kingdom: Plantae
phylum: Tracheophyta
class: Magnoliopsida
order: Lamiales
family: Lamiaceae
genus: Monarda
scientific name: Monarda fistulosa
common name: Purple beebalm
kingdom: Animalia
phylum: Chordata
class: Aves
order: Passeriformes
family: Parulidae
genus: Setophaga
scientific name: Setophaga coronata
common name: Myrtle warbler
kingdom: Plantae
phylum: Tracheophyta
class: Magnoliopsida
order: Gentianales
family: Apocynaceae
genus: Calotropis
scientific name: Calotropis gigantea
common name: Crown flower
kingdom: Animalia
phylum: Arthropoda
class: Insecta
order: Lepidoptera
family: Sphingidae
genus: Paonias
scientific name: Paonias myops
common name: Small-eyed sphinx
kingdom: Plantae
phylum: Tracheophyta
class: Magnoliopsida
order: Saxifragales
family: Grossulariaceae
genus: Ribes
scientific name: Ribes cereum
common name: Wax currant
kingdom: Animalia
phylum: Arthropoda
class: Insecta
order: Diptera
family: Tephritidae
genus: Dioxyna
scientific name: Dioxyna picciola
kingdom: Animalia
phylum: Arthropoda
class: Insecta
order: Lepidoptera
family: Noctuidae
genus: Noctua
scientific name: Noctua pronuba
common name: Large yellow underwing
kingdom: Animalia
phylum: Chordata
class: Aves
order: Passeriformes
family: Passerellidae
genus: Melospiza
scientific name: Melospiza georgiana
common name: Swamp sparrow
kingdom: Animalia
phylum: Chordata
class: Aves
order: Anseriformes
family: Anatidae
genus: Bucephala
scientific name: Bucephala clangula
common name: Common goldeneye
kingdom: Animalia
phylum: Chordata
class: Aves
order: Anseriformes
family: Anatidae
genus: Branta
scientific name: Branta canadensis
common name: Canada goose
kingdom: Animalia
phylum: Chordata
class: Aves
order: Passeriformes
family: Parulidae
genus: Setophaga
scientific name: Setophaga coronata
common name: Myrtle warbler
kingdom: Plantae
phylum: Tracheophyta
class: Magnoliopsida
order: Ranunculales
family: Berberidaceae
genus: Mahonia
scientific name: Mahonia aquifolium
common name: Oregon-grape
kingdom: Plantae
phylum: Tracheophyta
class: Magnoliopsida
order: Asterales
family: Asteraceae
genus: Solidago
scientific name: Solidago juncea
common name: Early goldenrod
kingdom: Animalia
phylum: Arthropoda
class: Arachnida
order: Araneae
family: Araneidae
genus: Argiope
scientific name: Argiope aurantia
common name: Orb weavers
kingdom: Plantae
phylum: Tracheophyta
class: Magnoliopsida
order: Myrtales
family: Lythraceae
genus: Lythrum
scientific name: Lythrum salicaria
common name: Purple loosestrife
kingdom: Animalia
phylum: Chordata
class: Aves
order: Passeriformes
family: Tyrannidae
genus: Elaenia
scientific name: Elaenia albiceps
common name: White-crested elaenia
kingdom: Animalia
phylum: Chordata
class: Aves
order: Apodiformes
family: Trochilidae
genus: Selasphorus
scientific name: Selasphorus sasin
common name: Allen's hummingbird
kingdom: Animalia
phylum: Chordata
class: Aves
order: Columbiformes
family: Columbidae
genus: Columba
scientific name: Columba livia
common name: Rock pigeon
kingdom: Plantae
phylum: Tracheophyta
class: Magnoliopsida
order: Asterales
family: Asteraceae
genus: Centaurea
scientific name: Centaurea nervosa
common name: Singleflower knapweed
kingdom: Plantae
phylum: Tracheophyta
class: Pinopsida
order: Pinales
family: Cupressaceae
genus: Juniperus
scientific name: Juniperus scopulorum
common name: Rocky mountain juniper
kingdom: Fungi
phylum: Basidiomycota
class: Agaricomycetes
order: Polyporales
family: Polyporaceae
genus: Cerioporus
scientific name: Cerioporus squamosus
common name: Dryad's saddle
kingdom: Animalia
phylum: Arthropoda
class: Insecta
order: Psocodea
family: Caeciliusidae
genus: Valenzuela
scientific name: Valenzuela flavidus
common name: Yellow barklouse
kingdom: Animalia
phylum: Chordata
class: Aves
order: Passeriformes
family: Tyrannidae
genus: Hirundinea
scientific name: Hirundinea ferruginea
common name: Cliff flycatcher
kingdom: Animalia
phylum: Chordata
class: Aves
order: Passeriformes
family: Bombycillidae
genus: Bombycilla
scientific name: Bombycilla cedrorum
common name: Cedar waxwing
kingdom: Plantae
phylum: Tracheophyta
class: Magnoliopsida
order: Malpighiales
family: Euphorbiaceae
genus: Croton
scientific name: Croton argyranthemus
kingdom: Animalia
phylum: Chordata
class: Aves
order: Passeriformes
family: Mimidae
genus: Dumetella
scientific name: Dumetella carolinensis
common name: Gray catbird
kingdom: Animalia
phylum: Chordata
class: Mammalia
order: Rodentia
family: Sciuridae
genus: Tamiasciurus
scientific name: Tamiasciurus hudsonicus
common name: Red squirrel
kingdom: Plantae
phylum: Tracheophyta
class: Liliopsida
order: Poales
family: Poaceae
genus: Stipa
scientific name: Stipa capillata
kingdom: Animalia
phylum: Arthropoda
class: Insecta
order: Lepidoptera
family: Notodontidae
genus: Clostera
———
■ Given problem ■
Write out every classification line from the material above, word for word and in the same order.

■ Output ■
kingdom: Plantae
phylum: Tracheophyta
class: Magnoliopsida
order: Lamiales
family: Lamiaceae
genus: Monarda
scientific name: Monarda fistulosa
common name: Purple beebalm
kingdom: Animalia
phylum: Chordata
class: Aves
order: Passeriformes
family: Parulidae
genus: Setophaga
scientific name: Setophaga coronata
common name: Myrtle warbler
kingdom: Plantae
phylum: Tracheophyta
class: Magnoliopsida
order: Gentianales
family: Apocynaceae
genus: Calotropis
scientific name: Calotropis gigantea
common name: Crown flower
kingdom: Animalia
phylum: Arthropoda
class: Insecta
order: Lepidoptera
family: Sphingidae
genus: Paonias
scientific name: Paonias myops
common name: Small-eyed sphinx
kingdom: Plantae
phylum: Tracheophyta
class: Magnoliopsida
order: Saxifragales
family: Grossulariaceae
genus: Ribes
scientific name: Ribes cereum
common name: Wax currant
kingdom: Animalia
phylum: Arthropoda
class: Insecta
order: Diptera
family: Tephritidae
genus: Dioxyna
scientific name: Dioxyna picciola
kingdom: Animalia
phylum: Arthropoda
class: Insecta
order: Lepidoptera
family: Noctuidae
genus: Noctua
scientific name: Noctua pronuba
common name: Large yellow underwing
kingdom: Animalia
phylum: Chordata
class: Aves
order: Passeriformes
family: Passerellidae
genus: Melospiza
scientific name: Melospiza georgiana
common name: Swamp sparrow
kingdom: Animalia
phylum: Chordata
class: Aves
order: Anseriformes
family: Anatidae
genus: Bucephala
scientific name: Bucephala clangula
common name: Common goldeneye
kingdom: Animalia
phylum: Chordata
class: Aves
order: Anseriformes
family: Anatidae
genus: Branta
scientific name: Branta canadensis
common name: Canada goose
kingdom: Animalia
phylum: Chordata
class: Aves
order: Passeriformes
family: Parulidae
genus: Setophaga
scientific name: Setophaga coronata
common name: Myrtle warbler
kingdom: Plantae
phylum: Tracheophyta
class: Magnoliopsida
order: Ranunculales
family: Berberidaceae
genus: Mahonia
scientific name: Mahonia aquifolium
common name: Oregon-grape
kingdom: Plantae
phylum: Tracheophyta
class: Magnoliopsida
order: Asterales
family: Asteraceae
genus: Solidago
scientific name: Solidago juncea
common name: Early goldenrod
kingdom: Animalia
phylum: Arthropoda
class: Arachnida
order: Araneae
family: Araneidae
genus: Argiope
scientific name: Argiope aurantia
common name: Orb weavers
kingdom: Plantae
phylum: Tracheophyta
class: Magnoliopsida
order: Myrtales
family: Lythraceae
genus: Lythrum
scientific name: Lythrum salicaria
common name: Purple loosestrife
kingdom: Animalia
phylum: Chordata
class: Aves
order: Passeriformes
family: Tyrannidae
genus: Elaenia
scientific name: Elaenia albiceps
common name: White-crested elaenia
kingdom: Animalia
phylum: Chordata
class: Aves
order: Apodiformes
family: Trochilidae
genus: Selasphorus
scientific name: Selasphorus sasin
common name: Allen's hummingbird
kingdom: Animalia
phylum: Chordata
class: Aves
order: Columbiformes
family: Columbidae
genus: Columba
scientific name: Columba livia
common name: Rock pigeon
kingdom: Plantae
phylum: Tracheophyta
class: Magnoliopsida
order: Asterales
family: Asteraceae
genus: Centaurea
scientific name: Centaurea nervosa
common name: Singleflower knapweed
kingdom: Plantae
phylum: Tracheophyta
class: Pinopsida
order: Pinales
family: Cupressaceae
genus: Juniperus
scientific name: Juniperus scopulorum
common name: Rocky mountain juniper
kingdom: Fungi
phylum: Basidiomycota
class: Agaricomycetes
order: Polyporales
family: Polyporaceae
genus: Cerioporus
scientific name: Cerioporus squamosus
common name: Dryad's saddle
kingdom: Animalia
phylum: Arthropoda
class: Insecta
order: Psocodea
family: Caeciliusidae
genus: Valenzuela
scientific name: Valenzuela flavidus
common name: Yellow barklouse
kingdom: Animalia
phylum: Chordata
class: Aves
order: Passeriformes
family: Tyrannidae
genus: Hirundinea
scientific name: Hirundinea ferruginea
common name: Cliff flycatcher
kingdom: Animalia
phylum: Chordata
class: Aves
order: Passeriformes
family: Bombycillidae
genus: Bombycilla
scientific name: Bombycilla cedrorum
common name: Cedar waxwing
kingdom: Plantae
phylum: Tracheophyta
class: Magnoliopsida
order: Malpighiales
family: Euphorbiaceae
genus: Croton
scientific name: Croton argyranthemus
kingdom: Animalia
phylum: Chordata
class: Aves
order: Passeriformes
family: Mimidae
genus: Dumetella
scientific name: Dumetella carolinensis
common name: Gray catbird
kingdom: Animalia
phylum: Chordata
class: Mammalia
order: Rodentia
family: Sciuridae
genus: Tamiasciurus
scientific name: Tamiasciurus hudsonicus
common name: Red squirrel
kingdom: Plantae
phylum: Tracheophyta
class: Liliopsida
order: Poales
family: Poaceae
genus: Stipa
scientific name: Stipa capillata
kingdom: Animalia
phylum: Arthropoda
class: Insecta
order: Lepidoptera
family: Notodontidae
genus: Clostera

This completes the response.